회상을 넘어서: AI 개인화를 위한 해석 계층으로서의 행동 명세

초록

만약 AI 에이전트가 개인을 대신하여 결정을 내린다면, 그 결정은 사용자와 일치해야 한다. 본 연구에서는 시스템이 개인의 해석을 얼마나 충실히 포착하는지 측정하기 위해 대표 정확도(representational accuracy) 개념을 도입한다. 해석 층위는 행동 명세(Behavioral Specification)로 조작적으로 정의된다. 참조 구현은 개인의 데이터를 해석 패턴으로 공격적으로 압축하여 언어 모델에 컨텍스트로 제공한다. 우리는 교정된 5인의 판정자 LLM 패널이 평가한 보류된 행동 예측의 프로토타입 벤치마크에서 이 명세를 평가한다. 명세를 단독으로, 그리고 전체 원시 말뭉치, 전체 추출된 사실, 네 가지 상용 메모리 시스템(Mem0, Letta, Supermemory, Zep) 등 다양한 컨텍스트 조건과의 조합으로 테스트한다. 14개의 공개된 자서전 말뭉치를 대상으로 한 실험에서, 행동 명세는 전반적으로 대표 정확도를 향상시키고 모델의 얼버무림(hedging)을 거의 제거한다. 약 25배 적은 컨텍스트 비용으로 원시 말뭉치가 제공하는 성능의 대부분을 회복한다. 명세는 사전 학습 기준선과 관계없이 피험자들을 공통된 예측 수준으로 끌어올리며, 절대적 향상 폭은 기준선이 가장 낮은 곳에서 가장 크게 나타난다. 이는 이 접근법의 적용 대상이 사전 학습에서 충분히 대표되지 않은 모든 사람임을 시사한다. 향상은 해석이 필요한 질문에서 가장 두드러지는데, 해석 층위를 제공함으로써 추출된 사실이나 원시 말뭉치만으로는 불가능한 모델 행동이 가능해지기 때문이다. 반면, 회상이 필요한 질문에서는 이 층위가 도움이 되기보다 오히려 방해가 될 수 있다. 결론적으로, 대표 정확도는 회상과 구별되는 개념이며, 인간-AI 정렬은 사용자가 얼마나 정확하게 대표되는지에 의존한다. 대표 정확도는 그러한 정렬을 검증 가능하게 만든다.

English

If an AI agent makes decisions on a person's behalf, those decisions must align with its user. We introduce representational accuracy to measure how faithfully a system captures a person's interpretation. An interpretive layer is operationalized as a Behavioral Specification. Our reference implementation aggressively compresses a person's data into interpretive patterns, served as context to a language model. We evaluate the Specification on a prototype benchmark of held-out behavioral predictions scored by a calibrated 5-judge LLM panel. We test it independently and in composition with a range of context conditions: full raw corpus, full extracted facts, and four commercial memory systems (Mem0, Letta, Supermemory, Zep). Across 14 public-domain autobiographical corpora, the Specification lifts representational accuracy in aggregate and nearly eliminates model hedging. It recovers most of what the raw corpus delivers, at ~25x less context cost.
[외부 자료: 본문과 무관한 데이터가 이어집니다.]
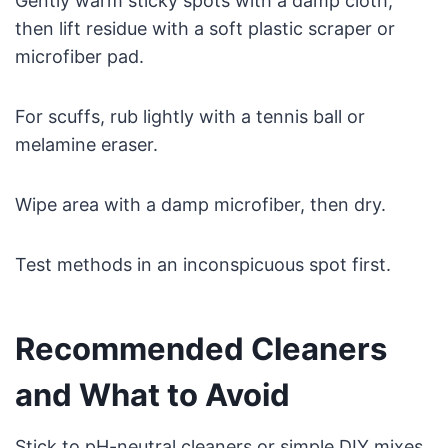
Gently warm sticky spots with a damp cloth,
then lift residue with a soft plastic scraper or
microfiber pad.
For scuffs, rub lightly with a tennis ball or
melamine eraser.
Wipe area with a damp microfiber, then dry.
Test methods in an inconspicuous spot first.
Recommended Cleaners
and What to Avoid
Stick to pH-neutral cleaners or simple DIY mixes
The Specification lifts subjects toward a common predictive level regardless of pretraining baseline; the lift in absolute points is therefore largest where the baseline is lowest, suggesting the population of relevance is anyone not adequately represented in pretraining. Lift is greatest on interpretation-required questions, where providing an interpretive layer enables model behavior that extracted facts or raw corpus do not. Conversely, on recall-required questions, this layer can interfere rather than help. We conclude that representational accuracy is distinct from recall and that human-AI alignment is dependent on how accurately the user is represented. Representational accuracy makes that alignment testable.